Dataset items:
*** Block opens ***
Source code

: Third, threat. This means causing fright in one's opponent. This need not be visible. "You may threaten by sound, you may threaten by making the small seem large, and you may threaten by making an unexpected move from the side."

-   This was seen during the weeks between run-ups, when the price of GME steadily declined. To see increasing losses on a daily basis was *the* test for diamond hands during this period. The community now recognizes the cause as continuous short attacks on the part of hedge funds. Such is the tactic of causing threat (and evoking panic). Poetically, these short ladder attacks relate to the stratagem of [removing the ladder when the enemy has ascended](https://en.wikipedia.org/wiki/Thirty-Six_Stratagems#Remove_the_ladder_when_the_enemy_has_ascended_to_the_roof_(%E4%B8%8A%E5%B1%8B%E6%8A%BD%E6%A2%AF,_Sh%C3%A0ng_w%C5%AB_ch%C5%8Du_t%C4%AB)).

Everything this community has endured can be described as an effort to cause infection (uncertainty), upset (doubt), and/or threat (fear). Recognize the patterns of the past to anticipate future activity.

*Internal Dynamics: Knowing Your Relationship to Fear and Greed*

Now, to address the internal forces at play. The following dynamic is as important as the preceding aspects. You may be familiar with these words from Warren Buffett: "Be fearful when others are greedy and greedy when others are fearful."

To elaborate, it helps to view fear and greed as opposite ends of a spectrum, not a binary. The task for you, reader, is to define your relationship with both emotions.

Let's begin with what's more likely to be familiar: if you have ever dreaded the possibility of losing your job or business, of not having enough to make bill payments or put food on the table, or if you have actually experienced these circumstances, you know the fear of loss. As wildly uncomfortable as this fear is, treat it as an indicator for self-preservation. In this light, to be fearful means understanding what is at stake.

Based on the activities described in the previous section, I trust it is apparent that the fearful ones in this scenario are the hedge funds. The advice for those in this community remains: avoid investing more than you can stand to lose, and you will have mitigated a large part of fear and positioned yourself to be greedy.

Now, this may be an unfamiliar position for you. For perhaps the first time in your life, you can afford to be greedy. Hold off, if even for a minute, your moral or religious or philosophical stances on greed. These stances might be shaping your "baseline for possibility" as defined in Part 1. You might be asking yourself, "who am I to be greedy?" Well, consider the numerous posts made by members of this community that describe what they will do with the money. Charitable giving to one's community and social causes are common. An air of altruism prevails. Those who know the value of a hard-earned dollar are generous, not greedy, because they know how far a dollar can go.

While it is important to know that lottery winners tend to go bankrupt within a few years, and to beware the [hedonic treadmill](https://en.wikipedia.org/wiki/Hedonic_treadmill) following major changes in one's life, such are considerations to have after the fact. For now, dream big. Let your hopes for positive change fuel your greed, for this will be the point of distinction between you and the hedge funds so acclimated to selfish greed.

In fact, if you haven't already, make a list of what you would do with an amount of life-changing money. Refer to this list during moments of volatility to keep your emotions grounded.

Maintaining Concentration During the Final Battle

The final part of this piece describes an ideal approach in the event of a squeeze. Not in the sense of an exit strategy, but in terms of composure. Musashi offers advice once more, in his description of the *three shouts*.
*** Block closes ***
*** Block opens ***
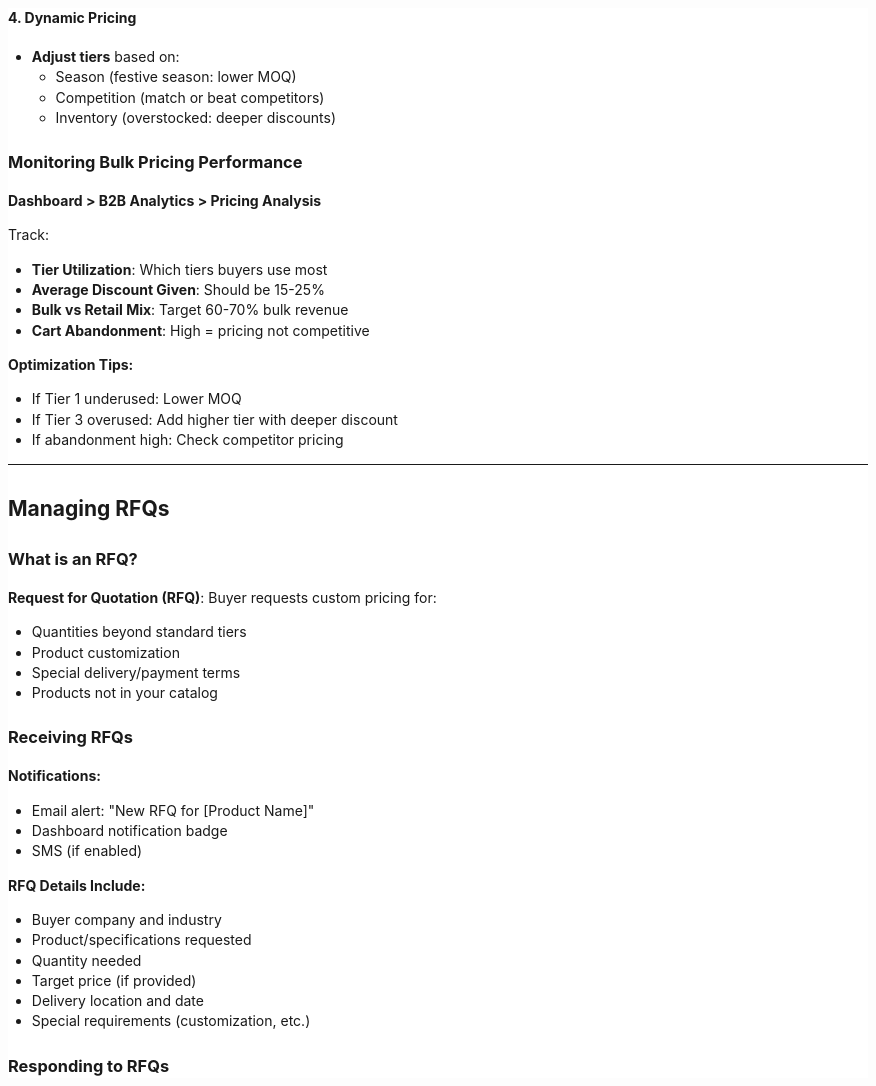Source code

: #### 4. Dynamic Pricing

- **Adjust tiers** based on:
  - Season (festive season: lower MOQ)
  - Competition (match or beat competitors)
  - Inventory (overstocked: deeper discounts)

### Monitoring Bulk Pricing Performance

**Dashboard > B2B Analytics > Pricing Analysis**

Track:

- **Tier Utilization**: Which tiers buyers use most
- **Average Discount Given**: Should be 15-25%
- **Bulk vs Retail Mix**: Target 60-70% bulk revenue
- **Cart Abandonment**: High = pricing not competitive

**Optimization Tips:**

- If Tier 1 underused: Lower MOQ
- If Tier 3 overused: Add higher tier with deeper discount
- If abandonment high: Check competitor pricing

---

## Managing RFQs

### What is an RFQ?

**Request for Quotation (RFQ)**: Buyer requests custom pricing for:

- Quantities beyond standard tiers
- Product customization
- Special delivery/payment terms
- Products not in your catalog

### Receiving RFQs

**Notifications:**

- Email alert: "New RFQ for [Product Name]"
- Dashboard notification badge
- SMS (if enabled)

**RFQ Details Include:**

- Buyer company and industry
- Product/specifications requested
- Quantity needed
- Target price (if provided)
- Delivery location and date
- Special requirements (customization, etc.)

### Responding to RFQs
*** Block closes ***
● EXERCISE AIM:
Your task is to collect every line above that contains the word "Dashboard".

● ANSWER:
**Dashboard > B2B Analytics > Pricing Analysis**
- Dashboard notification badge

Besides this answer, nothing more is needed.